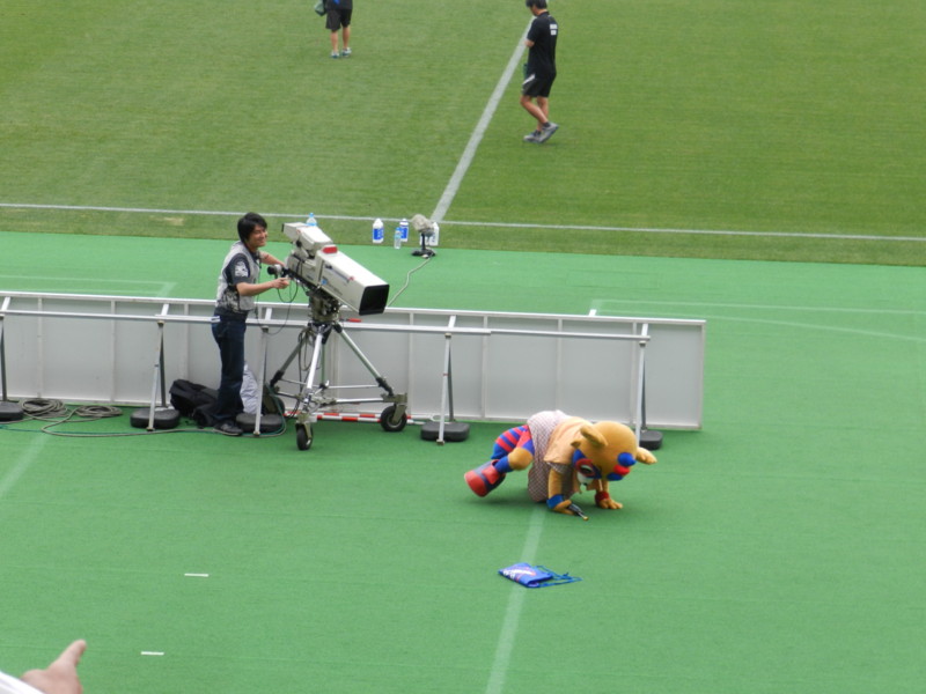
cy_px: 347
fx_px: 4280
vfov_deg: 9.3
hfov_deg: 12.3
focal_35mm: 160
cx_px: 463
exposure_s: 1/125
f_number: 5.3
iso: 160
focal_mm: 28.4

* * *

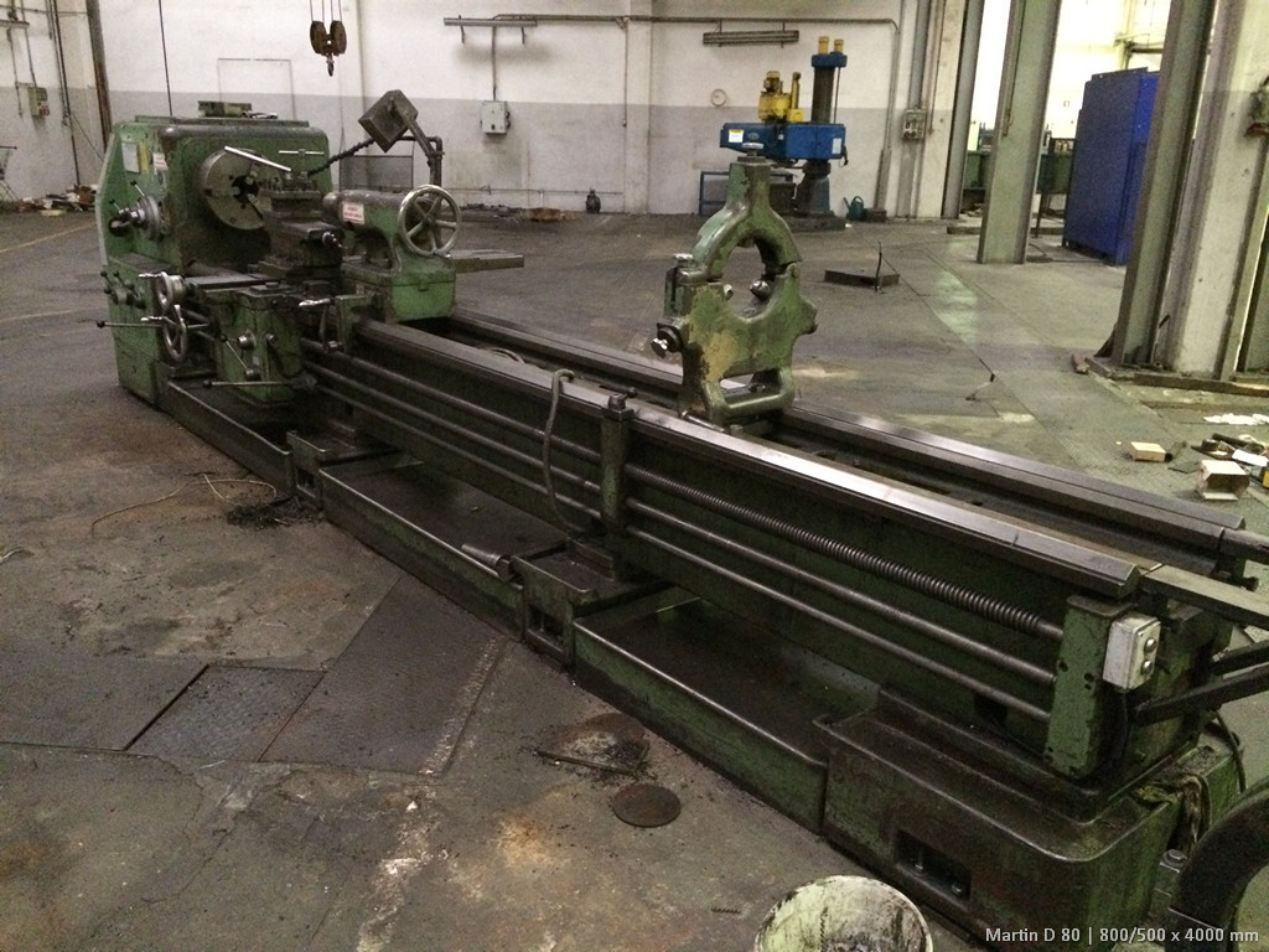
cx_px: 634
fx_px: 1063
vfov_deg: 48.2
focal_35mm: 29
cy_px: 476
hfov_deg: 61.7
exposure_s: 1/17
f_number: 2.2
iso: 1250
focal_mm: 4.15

---

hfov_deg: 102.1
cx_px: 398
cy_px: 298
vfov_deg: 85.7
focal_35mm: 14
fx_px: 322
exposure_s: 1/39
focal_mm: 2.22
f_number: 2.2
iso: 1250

> _Prompt_
Please give back exactly the lines of the listing above that run from the one containing "focal_35mm: 29" through the one containing "focal_mm: 4.15", and only those.

> _Exercise response_
focal_35mm: 29
cy_px: 476
hfov_deg: 61.7
exposure_s: 1/17
f_number: 2.2
iso: 1250
focal_mm: 4.15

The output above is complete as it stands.